Liputan6.com, London - Pengajuan rencana Brexit terbaru telah menyebabkan dua menteri kabinet Perdana Menteri Theresa May mengundurkan diri.
Tetapi jika kesepakatan itu terwujud, banyak pengamat mengatakan bahwa Inggris bisa menghadapi gejolak politik yang lebih kacau ketika mencapai tenggat waktu yang diundur hingga musim panas 2020.
Jika kesepakatan perdagangan belum siap, sebagaimana dikutip dari The Guardian pada Jumat (16/11/2018), Inggris harus memilih antara dua opsi yang tidak menyenangkan, yakni memperpanjang periode transisi Brexit, atau terpaksa kembali ke "rencana asuransi" yang juga membuat Negeri Ratu Elizabeth patuh pada aturan yang diajukan oleh Uni Eropa.
Advertisement
Baca Juga
Untuk diketahui, rencana asuransi pada isu Brexit merujuk pada permasalahan perbatasan (backstop) di Irlandia, yakni guna menghindari perbatasan keras di pulau Irlandia.
Jika para perunding kehabisan waktu untuk menemukan jawaban melalui hubungan perdagangan di masa depan, Uni Eropa dan Inggris akan memasuki serikat pabean, dengan tuntutan tambahan pada Irlandia Utara untuk menerapkan undang-undang Uni Eropa pada aturan lalu lintas barang.
Permasalahan perbatasan Irlandia disebut seperti boneka Rusia, di mana pengaturan hukum yang lebih rumit untuk Irlandia Utara telah dimasukkan ke dalam ketentuan "Inggris sama rata".
Pengaturan di atas akan berlaku "kecuali dan sampai" rencana kesepakatan Brexit ditangguhkan atau digantikan. Hal tersebut tidak bisa dipecahkan secara sepihak oleh Inggris.
Sementara pengaturan di atas bersifat sementara, tidak akan ada tanggal jatuh tempo dan hanya bisa diakhiri dengan kesepakatan bersama antara Inggris dan Uni Eropa.
Sebagai konsekuensinya saat ini, Inggris harus menerapkan tarif dagang Uni Eropa, dan tidak akan dapat menandatangani perjanjian perdagangan bebas dengan negara lain.
Simak video pilihan berikut:
Inggris Sementara Patuh pada Uni Eropa
Rencana kesepakatan Brexit terdiri dari dua dokumen.
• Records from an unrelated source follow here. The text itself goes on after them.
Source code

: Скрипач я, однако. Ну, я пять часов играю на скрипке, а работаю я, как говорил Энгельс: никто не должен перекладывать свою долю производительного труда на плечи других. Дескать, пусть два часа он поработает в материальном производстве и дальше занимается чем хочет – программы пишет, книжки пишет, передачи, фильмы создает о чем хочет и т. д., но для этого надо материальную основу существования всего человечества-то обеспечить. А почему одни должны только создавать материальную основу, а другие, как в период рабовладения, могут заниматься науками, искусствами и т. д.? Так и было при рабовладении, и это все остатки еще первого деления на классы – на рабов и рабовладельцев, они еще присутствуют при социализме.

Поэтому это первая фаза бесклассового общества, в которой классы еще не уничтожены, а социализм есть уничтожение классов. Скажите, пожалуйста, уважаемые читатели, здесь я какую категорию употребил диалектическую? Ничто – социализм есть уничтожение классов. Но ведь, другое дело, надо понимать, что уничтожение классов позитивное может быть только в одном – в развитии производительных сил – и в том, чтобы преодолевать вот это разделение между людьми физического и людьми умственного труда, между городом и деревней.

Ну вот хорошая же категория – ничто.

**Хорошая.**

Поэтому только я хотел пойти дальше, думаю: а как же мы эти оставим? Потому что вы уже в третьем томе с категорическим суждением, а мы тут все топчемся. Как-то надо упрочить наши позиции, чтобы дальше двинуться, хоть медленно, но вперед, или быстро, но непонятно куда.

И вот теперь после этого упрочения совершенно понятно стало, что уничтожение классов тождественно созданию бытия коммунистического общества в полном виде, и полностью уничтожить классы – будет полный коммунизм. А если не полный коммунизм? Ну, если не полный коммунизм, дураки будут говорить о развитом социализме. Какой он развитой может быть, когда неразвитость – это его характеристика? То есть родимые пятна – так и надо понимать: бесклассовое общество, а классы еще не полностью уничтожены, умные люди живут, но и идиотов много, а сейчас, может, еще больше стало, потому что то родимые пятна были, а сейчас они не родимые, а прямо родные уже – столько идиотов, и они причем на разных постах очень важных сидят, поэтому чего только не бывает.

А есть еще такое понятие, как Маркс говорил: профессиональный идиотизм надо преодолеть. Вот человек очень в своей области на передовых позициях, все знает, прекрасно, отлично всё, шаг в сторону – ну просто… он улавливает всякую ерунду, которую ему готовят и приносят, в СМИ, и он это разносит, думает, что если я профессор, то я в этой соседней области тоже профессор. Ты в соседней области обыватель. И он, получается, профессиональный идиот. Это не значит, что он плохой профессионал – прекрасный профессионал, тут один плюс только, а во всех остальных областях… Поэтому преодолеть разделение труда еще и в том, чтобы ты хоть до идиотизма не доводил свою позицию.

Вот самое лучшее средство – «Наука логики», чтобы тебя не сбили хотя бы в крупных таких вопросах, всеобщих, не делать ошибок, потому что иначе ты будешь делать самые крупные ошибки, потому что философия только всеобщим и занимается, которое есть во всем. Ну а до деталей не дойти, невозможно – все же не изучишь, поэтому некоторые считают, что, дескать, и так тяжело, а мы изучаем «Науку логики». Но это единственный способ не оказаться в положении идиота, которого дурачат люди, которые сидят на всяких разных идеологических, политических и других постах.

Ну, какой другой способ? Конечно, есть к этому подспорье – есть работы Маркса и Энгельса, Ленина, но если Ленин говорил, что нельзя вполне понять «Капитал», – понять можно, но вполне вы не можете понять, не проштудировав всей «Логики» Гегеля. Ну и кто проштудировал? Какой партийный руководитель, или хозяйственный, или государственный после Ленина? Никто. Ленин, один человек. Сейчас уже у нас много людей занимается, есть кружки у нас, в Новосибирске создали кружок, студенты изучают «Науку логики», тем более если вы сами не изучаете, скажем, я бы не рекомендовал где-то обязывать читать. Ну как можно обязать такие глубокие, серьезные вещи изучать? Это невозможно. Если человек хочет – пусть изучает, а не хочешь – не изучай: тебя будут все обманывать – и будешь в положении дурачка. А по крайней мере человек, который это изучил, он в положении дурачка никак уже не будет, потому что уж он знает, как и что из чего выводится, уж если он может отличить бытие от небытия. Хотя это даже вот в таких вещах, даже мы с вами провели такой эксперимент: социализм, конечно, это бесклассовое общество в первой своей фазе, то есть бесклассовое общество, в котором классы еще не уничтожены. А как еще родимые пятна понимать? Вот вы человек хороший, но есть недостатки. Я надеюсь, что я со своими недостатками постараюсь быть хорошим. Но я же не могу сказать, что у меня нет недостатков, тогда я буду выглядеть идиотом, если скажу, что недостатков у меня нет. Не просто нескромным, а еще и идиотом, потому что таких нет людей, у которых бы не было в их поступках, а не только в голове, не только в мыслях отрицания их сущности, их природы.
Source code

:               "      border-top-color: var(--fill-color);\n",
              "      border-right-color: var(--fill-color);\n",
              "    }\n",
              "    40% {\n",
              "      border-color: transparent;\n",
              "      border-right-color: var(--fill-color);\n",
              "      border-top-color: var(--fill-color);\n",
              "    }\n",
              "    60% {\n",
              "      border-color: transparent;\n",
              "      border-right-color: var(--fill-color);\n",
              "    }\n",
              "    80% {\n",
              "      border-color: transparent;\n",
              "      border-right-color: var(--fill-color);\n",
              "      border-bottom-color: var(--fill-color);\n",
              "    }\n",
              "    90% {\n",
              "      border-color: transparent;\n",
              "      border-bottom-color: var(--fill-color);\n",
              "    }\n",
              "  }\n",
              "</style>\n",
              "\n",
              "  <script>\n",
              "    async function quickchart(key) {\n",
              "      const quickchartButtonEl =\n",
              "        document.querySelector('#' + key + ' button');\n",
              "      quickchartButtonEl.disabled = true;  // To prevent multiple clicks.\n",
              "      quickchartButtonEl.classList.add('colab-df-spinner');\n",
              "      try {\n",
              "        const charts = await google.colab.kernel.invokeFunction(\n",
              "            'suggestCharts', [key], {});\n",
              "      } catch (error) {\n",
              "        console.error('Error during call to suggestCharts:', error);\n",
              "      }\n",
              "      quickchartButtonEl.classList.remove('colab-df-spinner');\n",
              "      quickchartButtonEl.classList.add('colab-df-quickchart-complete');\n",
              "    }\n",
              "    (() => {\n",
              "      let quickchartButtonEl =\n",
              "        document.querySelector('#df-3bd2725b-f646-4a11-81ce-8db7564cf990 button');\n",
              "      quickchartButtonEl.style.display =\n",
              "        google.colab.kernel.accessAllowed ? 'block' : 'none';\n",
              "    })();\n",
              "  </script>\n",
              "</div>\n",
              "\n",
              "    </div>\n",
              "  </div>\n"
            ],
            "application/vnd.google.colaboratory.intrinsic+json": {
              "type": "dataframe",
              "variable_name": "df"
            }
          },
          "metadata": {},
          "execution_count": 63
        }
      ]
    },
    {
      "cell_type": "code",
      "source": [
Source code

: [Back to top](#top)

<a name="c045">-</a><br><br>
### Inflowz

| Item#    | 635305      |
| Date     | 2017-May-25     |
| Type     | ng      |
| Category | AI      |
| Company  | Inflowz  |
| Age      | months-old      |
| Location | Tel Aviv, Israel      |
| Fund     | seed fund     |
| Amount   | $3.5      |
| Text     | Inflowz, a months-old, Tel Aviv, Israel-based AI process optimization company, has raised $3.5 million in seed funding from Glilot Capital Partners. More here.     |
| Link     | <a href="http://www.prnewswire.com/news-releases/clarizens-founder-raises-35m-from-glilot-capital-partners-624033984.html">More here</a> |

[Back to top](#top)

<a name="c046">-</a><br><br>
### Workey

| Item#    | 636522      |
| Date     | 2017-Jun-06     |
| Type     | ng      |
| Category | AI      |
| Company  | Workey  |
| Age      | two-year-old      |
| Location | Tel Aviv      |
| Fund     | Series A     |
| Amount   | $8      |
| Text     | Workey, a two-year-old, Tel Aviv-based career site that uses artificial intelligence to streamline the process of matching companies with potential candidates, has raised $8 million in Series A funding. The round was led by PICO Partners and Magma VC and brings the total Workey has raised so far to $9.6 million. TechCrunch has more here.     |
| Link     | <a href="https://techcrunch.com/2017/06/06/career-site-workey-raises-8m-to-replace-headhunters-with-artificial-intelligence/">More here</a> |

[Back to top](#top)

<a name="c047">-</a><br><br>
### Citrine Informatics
Pertama adalah perjanjian hukum setebal 585 halaman untuk melonggarkan hubungan 45 tahun dengan Eropa.
Adapun yang kedua adalah garis besar tujuh halaman yang menggambarkan hubungan masa depan, di mana akan dilengkapi dengan versi lebih lama yang akan disepakati oleh Uni Eropa awal pekan depan.
Namun, bagi yang kontra, kebijakan tersebut dinilai menakutkan karena akan membuat "Brexit membabi buta". Sir SImon Fraser, mantan menteri luar negeri Inggris menggambarkan rencana hubungan masa depan itu sebagai "benar-benar lemah" dan tanpa kejelasan pada tujuan jangka panjang.
Di lain pihak, Uni Eropa telah waspada terhadap permasalahan perbatasan Irlandia, yang telah dilihat sebagai perlakuan khusus untuk Irlandia Utara, karena bisnis di kawasan itu akan diizinkan untuk mengakses pasar Eropa tanpa pembatasan.
Daya tawar pembahasan tentang masalah di perbatasan Irlandia menjadikan Inggris mengiyakan serangkaian jaminan, bahwa pemerintah tidak akan melemahkan Uni Eropa dengan menjadi surga pajak, dan memangkas hak pekerja atau perlindungan lingkungan.
Untuk itu, Inggris telah setuju untuk menerima standar Uni Eropa tentang bantuan negara, persaingan usaha, beberapa perpajakan, standar lingkungan dan tenaga kerja.
Ini adalah janji yang akan membuat Inggris tetap di orbit regulator Uni Eropa yang kuat.
Komisi Eropa, misalnya, akan mempertahankan kekuasaan untuk membatalkan keputusan pemerintah Inggris dalam mensubsidi sebuah pabrik di Irlandia Utara, jika dianggap sebagai bantuan negara yang ilegal.